On average, crystalline module and solar wafer prices fell by 37.8 percent and 50 percent in 2009. Contrary to LDK's rosy forecasts, price erosion trends are expected to continue this year, though at a slower rate: crystalline module prices will drop an additional 20 percent and wafer prices will decline by another 18.2 percent, estimates analyst Wicht.
LDK management believes it can stay competitive, grow market share, and relieve margin pressures. At an April investor event held at LDK's main solar wafer manufacturing complex in Xinyu City, China, chairman and CEO Peng said the company is is talking process cost reductions of approximately 15 percent per annum through 2012:
- Scaling wafer capacity to 2.2 GW in the second half of 2010, reaching 2.6GW by the end of 2011;
- Improving multicrystalline solar cell efficiency toward a targeted 19 and 21 percent by 2014, up from 16 and 17 percent; and,
- Focusing on additional gains on productivity from higher throughput yields (larger ingots and thinner wafers), advances in cell fabrication architecture (such as increased automation and reduction in multi-step processes), lower polysilicon feedstock prices (staying at or below current spot prices of $60 per kilogram), sourcing more than 50 percent of consumables and equipment needs (such as ingot furnaces and crucibles) closer to home, and reducing silicon waste (such as a 20% gain in recovered slurry).
Irrespective of LDK's objective to squeeze the last drop of profitability from manufacturing gains, the company won't be able to consistently control its gross margins, as wafer manufacturing is stumbling toward a fall over the same commodity cliff encountered by semiconductor makers years ago. "The pure wafer business is a siren's call," says iSupply's Wicht.

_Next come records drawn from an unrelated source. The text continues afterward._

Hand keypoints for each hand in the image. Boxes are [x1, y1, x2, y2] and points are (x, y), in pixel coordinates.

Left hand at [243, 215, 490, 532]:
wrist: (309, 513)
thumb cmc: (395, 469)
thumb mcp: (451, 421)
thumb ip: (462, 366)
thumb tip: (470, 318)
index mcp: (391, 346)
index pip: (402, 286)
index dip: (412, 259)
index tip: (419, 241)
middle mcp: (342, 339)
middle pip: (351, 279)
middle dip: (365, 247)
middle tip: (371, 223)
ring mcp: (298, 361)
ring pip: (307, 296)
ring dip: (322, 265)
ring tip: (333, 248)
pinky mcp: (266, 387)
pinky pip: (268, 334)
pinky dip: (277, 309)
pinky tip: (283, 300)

In reality, producing a wafer is not technically beyond the capability of either the polysilicon suppliers or the cell producer. Eventually, then, both polysilicon and cell producers will try to drain all the profit out of this level of the supply chain.Maintaining any type of earnings traction, therefore, will require LDK to follow the move of other vertically integrated suppliers: insulate margins through captive end-user demand, such as taking control of solar projects itself. In 2009, the company said it secured deals in China to develop a number of solar facilities -- such as rooftop PV installations and solar farms -- with total capacity of 500 MW.

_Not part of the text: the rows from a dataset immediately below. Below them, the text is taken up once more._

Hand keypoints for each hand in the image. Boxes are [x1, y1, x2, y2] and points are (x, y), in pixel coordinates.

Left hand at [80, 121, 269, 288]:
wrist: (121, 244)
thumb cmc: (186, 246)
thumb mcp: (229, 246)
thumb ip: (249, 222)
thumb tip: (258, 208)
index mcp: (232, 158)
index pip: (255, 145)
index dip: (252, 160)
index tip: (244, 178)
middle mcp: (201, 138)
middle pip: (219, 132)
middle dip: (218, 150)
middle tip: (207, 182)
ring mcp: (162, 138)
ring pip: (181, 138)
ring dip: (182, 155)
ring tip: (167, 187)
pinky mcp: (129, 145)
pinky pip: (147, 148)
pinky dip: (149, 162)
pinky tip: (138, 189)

Repeated observations suggest that one shouldn't expect much of a leap downstream from Chairman Peng and his Standing Committee. For example, management has been reticent on recent policy announcements from government officials intimating that China is backing away from previously announced multi-million megawatt solar power projects. To borrow from the comedian Lilly Tomlin: "The road to success is always under construction." Truer words couldn't describe LDK Solar's future outlook.